China’s $900bn plan to rebuild the Silk Road

Road map: Two proposed trade routes for a modern Silk Road — one over land, the other over sea.

President Xi Jinping has unveiled plans for the “project of the century” — building a modern-day Silk Road that will create trade routes through Europe, Asia and Africa. What will this mean?

Power plants and ports in Pakistan. Railways in Laos and Thailand. Roads, tunnels, and pipelines stretching right across Europe and Asia. A shipping route which passes through Indonesia, India and Africa.

This is China’s “One Belt, One Road” project, an ambitious plan to rebuild an ancient trade route known as the Silk Road. It has already attracted $900 billion of investment. It will involve around 60 countries, affecting 65% of the world’s population and transporting one quarter of the world’s goods and services.

On Sunday, China’s President Xi Jinping promised that the project would usher in a new “golden age” of globalisation during a speech to world leaders.

The ancient Silk Road was established more than 2,000 years ago. It was a vast network of routes between China, Europe and Central Asia which allowed countries to trade luxury goods like spices, pottery, and — of course — silk. But it was not just about money; the Silk Road also allowed the exchange of ideas, religions, and languages.

President Xi described these ancient merchants as “pioneers” who did not shape history “with warships, guns or swords” but by “leading caravans of camels and sailing treasure-loaded ships.” It was an era that proves “that civilisation thrives with openness and that nations prosper from exchange.”

Now Xi plans to revive that era, with China at its centre. Although the plan was first announced in 2013, it has become even more significant after Donald Trump’s election in the USA. Trump has already pulled out of a potential free trade agreement with other countries in Asia; many believe that America’s role as a “champion of globalisation” is ending.

Of course, the One Belt, One Road plan also has its critics. India has accused China of trying to “undermine the sovereignty” of other nations, essentially buying their loyalty through infrastructure. But Xi insisted that it would be “open, inclusive, balanced and beneficial to all.”

Trade offs

This is no surprise, say historians. It may seem odd to think of a Communist country as leading globalisation. But history shows that this was China’s role for thousands of years. After all, this is the country which brought the world paper, gunpowder and the compass. Clearly, the last 200 years of British and American influence have been a blip.

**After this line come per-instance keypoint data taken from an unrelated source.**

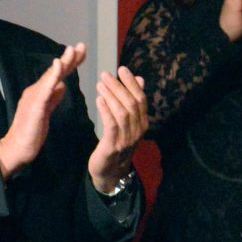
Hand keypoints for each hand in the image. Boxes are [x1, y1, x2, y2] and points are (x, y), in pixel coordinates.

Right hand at [0, 42, 86, 178]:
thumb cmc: (31, 132)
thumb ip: (53, 98)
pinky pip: (45, 88)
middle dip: (70, 58)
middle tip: (82, 45)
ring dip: (63, 62)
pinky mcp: (35, 105)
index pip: (58, 75)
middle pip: (56, 72)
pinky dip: (52, 75)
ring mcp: (34, 96)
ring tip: (73, 50)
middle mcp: (37, 90)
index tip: (82, 52)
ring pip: (51, 76)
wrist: (16, 149)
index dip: (70, 64)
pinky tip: (58, 65)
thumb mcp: (46, 112)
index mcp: (41, 92)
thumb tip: (63, 86)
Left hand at [90, 66, 147, 190]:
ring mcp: (127, 139)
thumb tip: (140, 79)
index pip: (141, 98)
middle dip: (119, 86)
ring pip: (122, 112)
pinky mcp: (114, 146)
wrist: (110, 173)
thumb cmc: (117, 144)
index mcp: (143, 123)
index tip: (122, 69)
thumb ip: (133, 102)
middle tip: (106, 74)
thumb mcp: (128, 123)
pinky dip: (106, 110)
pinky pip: (112, 124)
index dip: (132, 83)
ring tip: (100, 84)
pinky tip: (99, 99)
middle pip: (131, 103)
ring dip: (111, 96)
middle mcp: (138, 130)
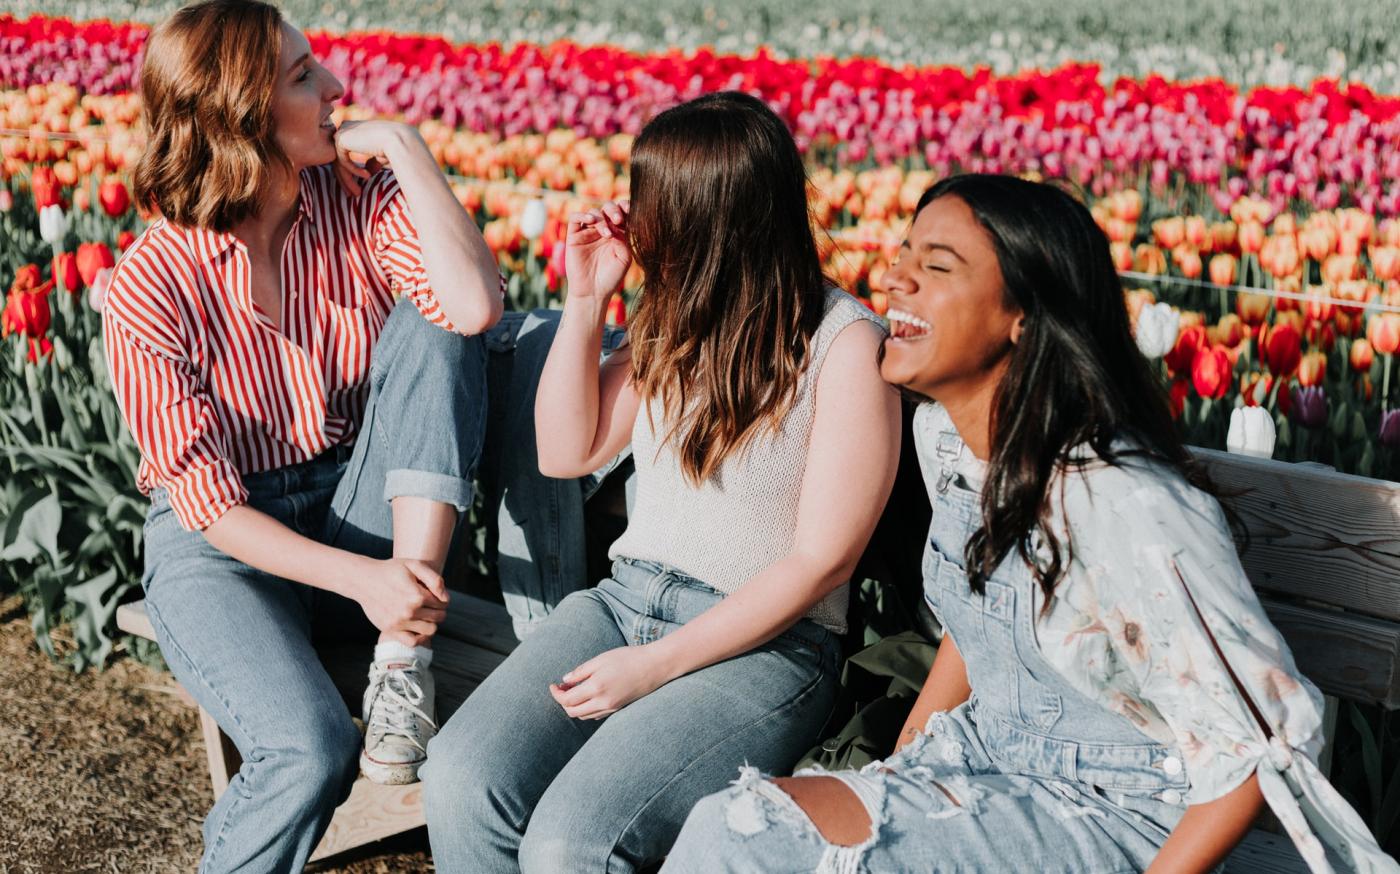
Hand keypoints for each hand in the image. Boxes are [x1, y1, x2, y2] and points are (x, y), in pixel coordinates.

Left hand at [331, 120, 417, 196]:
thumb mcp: (381, 156)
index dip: (351, 171)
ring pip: (339, 162)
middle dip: (345, 179)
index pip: (346, 152)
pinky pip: (342, 161)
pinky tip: (367, 176)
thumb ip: (372, 161)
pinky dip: (353, 171)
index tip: (357, 187)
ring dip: (348, 180)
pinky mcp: (341, 139)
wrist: (398, 140)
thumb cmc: (395, 147)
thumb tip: (368, 170)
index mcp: (356, 129)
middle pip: (340, 158)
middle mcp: (347, 128)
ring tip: (357, 193)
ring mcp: (342, 132)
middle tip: (351, 195)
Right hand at [353, 557, 449, 643]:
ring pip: (430, 630)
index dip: (442, 598)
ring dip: (432, 623)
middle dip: (439, 610)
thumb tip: (445, 598)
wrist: (364, 580)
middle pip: (439, 617)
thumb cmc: (391, 570)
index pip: (443, 603)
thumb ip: (434, 579)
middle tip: (431, 604)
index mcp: (417, 595)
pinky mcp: (391, 630)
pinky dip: (420, 637)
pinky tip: (419, 628)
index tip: (434, 594)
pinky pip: (413, 642)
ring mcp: (400, 623)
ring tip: (425, 615)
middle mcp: (409, 611)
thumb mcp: (413, 565)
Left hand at [549, 643, 671, 719]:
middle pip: (573, 712)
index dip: (556, 694)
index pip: (567, 700)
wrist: (655, 666)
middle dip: (563, 702)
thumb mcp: (601, 659)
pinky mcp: (618, 709)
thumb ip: (581, 671)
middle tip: (561, 689)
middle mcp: (603, 702)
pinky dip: (586, 709)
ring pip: (584, 716)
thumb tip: (565, 680)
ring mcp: (611, 708)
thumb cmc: (629, 658)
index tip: (553, 685)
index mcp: (596, 687)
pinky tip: (588, 696)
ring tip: (573, 691)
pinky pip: (596, 715)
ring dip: (574, 707)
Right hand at [565, 201, 630, 300]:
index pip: (621, 213)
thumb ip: (624, 238)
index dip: (626, 207)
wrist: (593, 292)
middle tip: (619, 220)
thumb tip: (618, 223)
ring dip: (602, 218)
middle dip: (614, 210)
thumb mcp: (624, 257)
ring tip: (607, 234)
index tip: (632, 211)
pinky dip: (583, 215)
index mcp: (617, 233)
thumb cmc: (611, 277)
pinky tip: (592, 221)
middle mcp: (602, 230)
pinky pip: (575, 218)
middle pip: (607, 208)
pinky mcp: (574, 236)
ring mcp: (588, 232)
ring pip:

Slow down, say others. The idea of rebuilding the Silk Road may capture imaginations, but so far it has seen very little progress. China has only spent $50 billion on the project so far (an extremely small amount, according to one expert). Meanwhile, details are thin on the ground and there are countless practical hurdles. If Xi wants to “Make China Great Again”, he has a long way to go.

You Decide

  1. Is the One Belt, One Road project a good idea?
  2. Who will be seen as the leader of globalisation in the 21st century: America or China?


  1. Write down three potential obstacles to building a new Silk Road.
  2. Create a timeline of Chinese history, including key events from ancient times through to the 21st century.

Some People Say...

“Throughout history, trade between nations has been far more significant than war.”

What do you think?

Q & A

What do we know?
President Xi Jinping introduced the plan to several world leaders (including Russia’s Vladimir Putin and Turkey’s Recep Tayyip Erdogan) at a two-day summit in China which ended yesterday. He pledged more than $100 billion for various strands of the plan on Sunday — including emergency food aid to poorer countries.
What do we not know?
Whether President Xi will follow through on this plan; the impact that it will have on the countries involved; or what China’s true intentions are. Xi is making every effort to paint the project as a benevolent plan to enrich poorer countries and stimulate growth. However, sceptics say it is merely a “smokescreen”, and that China will put its own financial interests first while trying to extend its political influence.

Word Watch

$900 billion
According to ratings agency Fitch, this is the cost of One Belt, One Road projects which are currently planned or ongoing.
According to the consultancy firm McKinsey & Company. They also said the project would cover about one-third of the world’s GDP.
2,000 years ago
The road was used regularly from around 130BC — when China’s Han dynasty opened up trade with the West — until 1453AD, when the Ottoman Empire closed the routes.
China has been a Communist country since 1949, when Mao Zedong won the Chinese civil war and established himself as leader. After his death in 1976, the country began to embrace capitalism through economic reforms.
Invented in around 105AD. Paper soon spread to Asia and the Middle East via the Silk Road.
Invented — by accident — by alchemists searching for an elixer of life, around 850AD.
Historians are unsure when the compass was invented, but it could date back as far as 400BC.
According to Nicholas R. Lardy, a China specialist at the Peterson Institute for International Economics in Washington.